2.I recall a photo of Ramsey and Jaguars running Leonard Fournette together from the 2017 playoffs, dressed nicely and standing by the stairs to get on the plane for the AFC Championship Game. I also remember thinking those two guys were the foundation for winning in 2018 and beyond. It didn't work out that way last season, but watching those two this summer I get the same feeling I had looking at the picture. Ramsey is the NFL's most dominant defensive back and one of the best four or five defensive players in football. He's added a layer of leadership I never saw from him before. He stood on the field in Miami as the players returned to the locker room before kickoff and acknowledged every teammate. He also was up off the bench watching and encouraging the second-team offense; he usually would stay on the bench with the defensive backs. Same thing from Fournette; he looks to be in tremendous shape, spent time working in Wyoming in isolation during the offseason and has been a very visible and positive guy a year after a season in which he was justifiably vilified for his behavior on and off the field. He's comfortable in this offense and seems to trust his preparation – and like Ramsey, is enjoying being around his teammates and the fans. Don't discount the presence of Foles, who both men have said is a major factor in the Jaguars' locker room.

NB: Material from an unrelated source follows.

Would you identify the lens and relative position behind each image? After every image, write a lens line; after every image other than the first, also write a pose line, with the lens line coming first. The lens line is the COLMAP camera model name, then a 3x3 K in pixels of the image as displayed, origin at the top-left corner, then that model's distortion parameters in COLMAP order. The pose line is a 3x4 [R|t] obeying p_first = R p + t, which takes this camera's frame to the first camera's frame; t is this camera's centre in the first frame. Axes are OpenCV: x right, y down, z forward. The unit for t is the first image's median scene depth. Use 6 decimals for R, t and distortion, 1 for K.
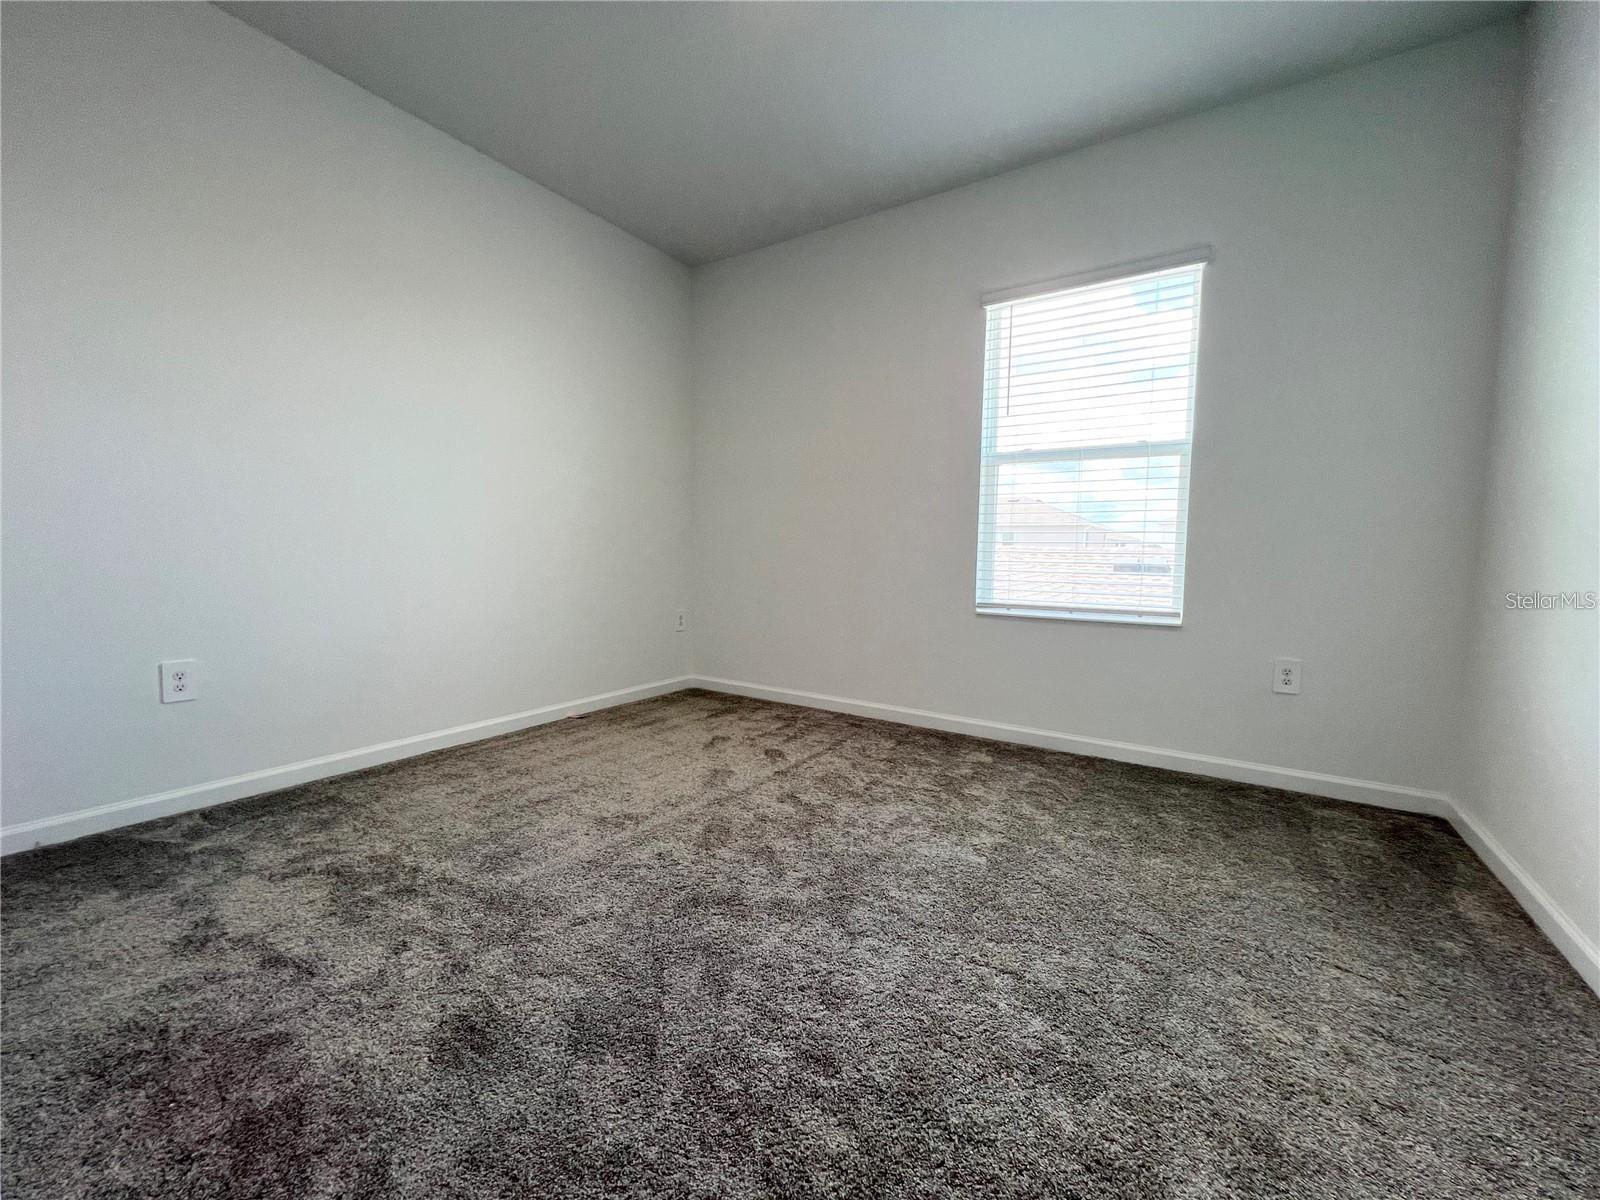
lens RADIAL K [[639.5, 0, 796.3], [0, 639.5, 599.8], [0, 0, 1]] dist [-0.000195, 0.000013]
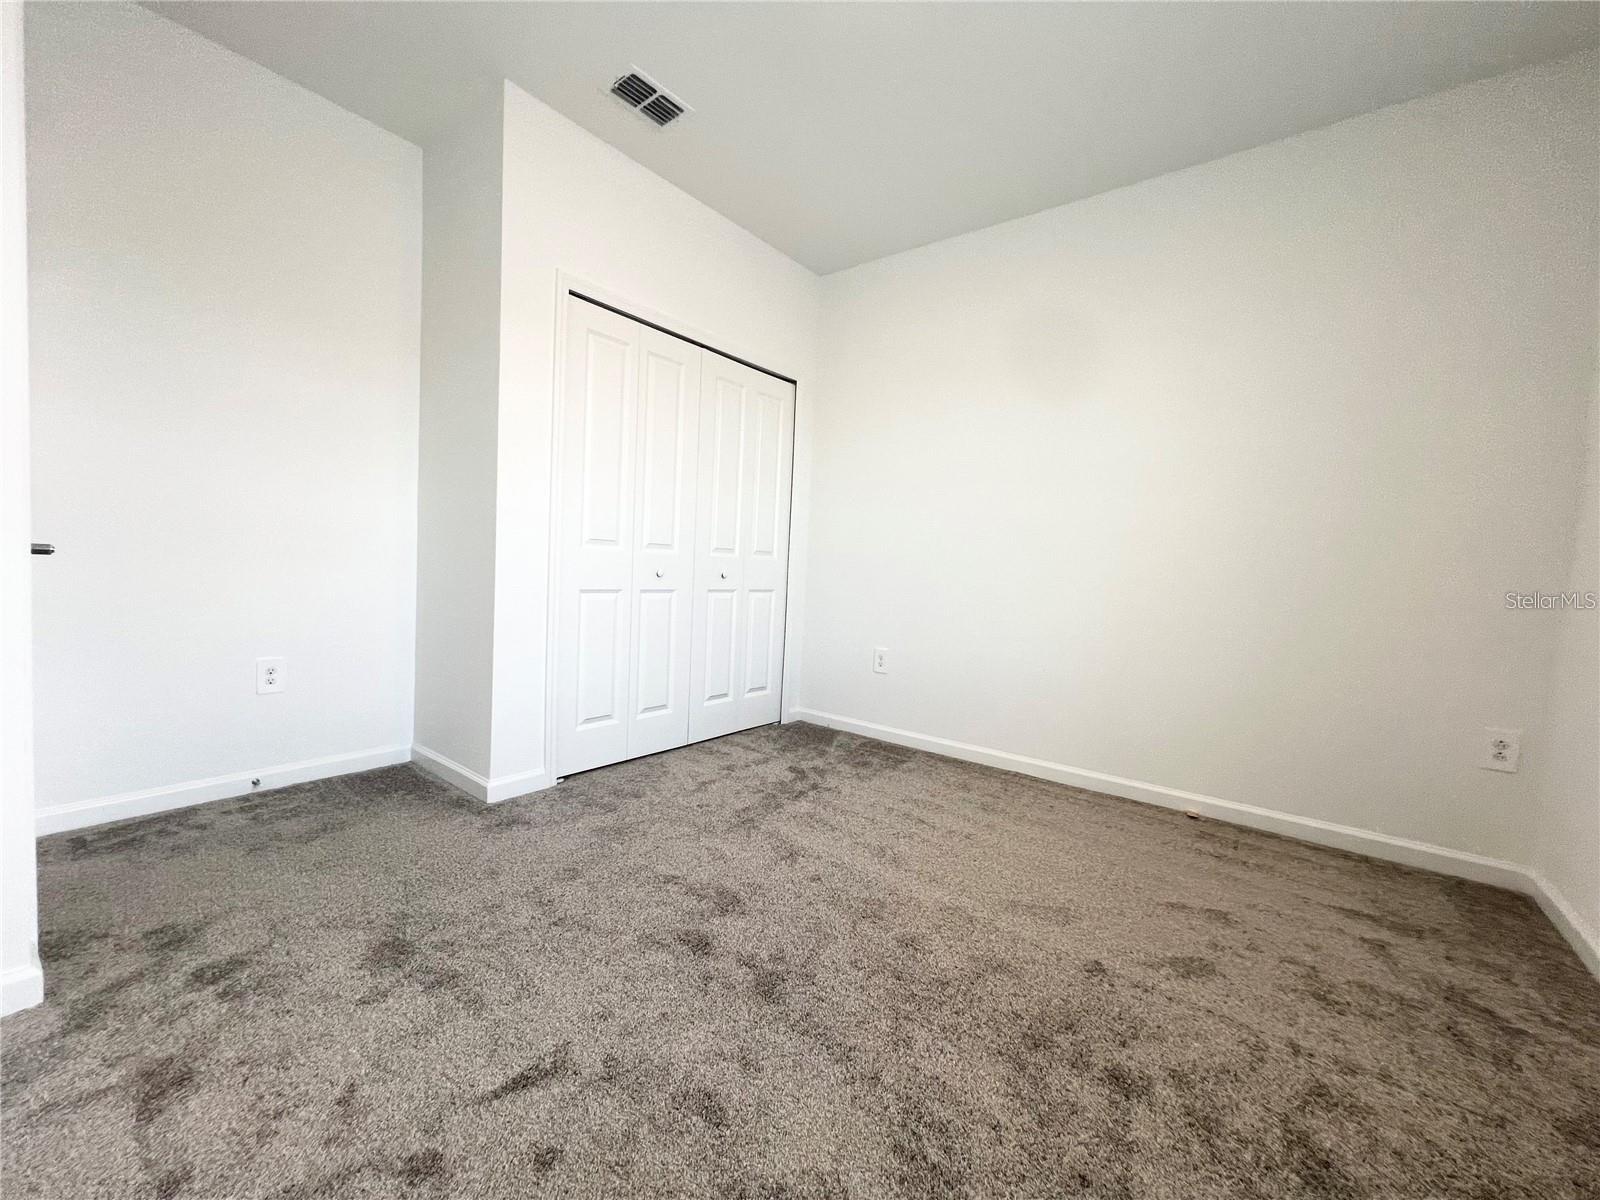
lens RADIAL K [[639.5, 0, 796.3], [0, 639.5, 599.8], [0, 0, 1]] dist [-0.000195, 0.000013]
pose [[-0.090225, 0.039794, -0.995126, 0.760533], [-0.116776, 0.991886, 0.050252, -0.096289], [0.989051, 0.120741, -0.084846, 0.925173]]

3.I'm genuinely excited to watch the Jaguars' defense this season. It has a chance to be as good as – maybe better than – the 2017 group that was so much fun to watch. It won't look the same in 2020. Dareus, Campbell and Bouye all have cap figures in excess of $15 million while Ramsey, Ngakoue and Jack will be looking for their bite of the apple. You don't need to have a good grasp of the salary cap economics to know you can't pay everyone. This is an immensely talented unit with the right blend of intellect and attitude to understand what's in front of them. If the offense can give them the lead, they're the right cats to attack the quarterback and make it even easier on Foles and Co. But a changing of the guard is on the horizon and it's anybody's guess what this unit will look like after this season. That's life in today's NFL: Here today, gone tomorrow. Enjoy this defense this season. It could be a very, very special year on that side of the ball.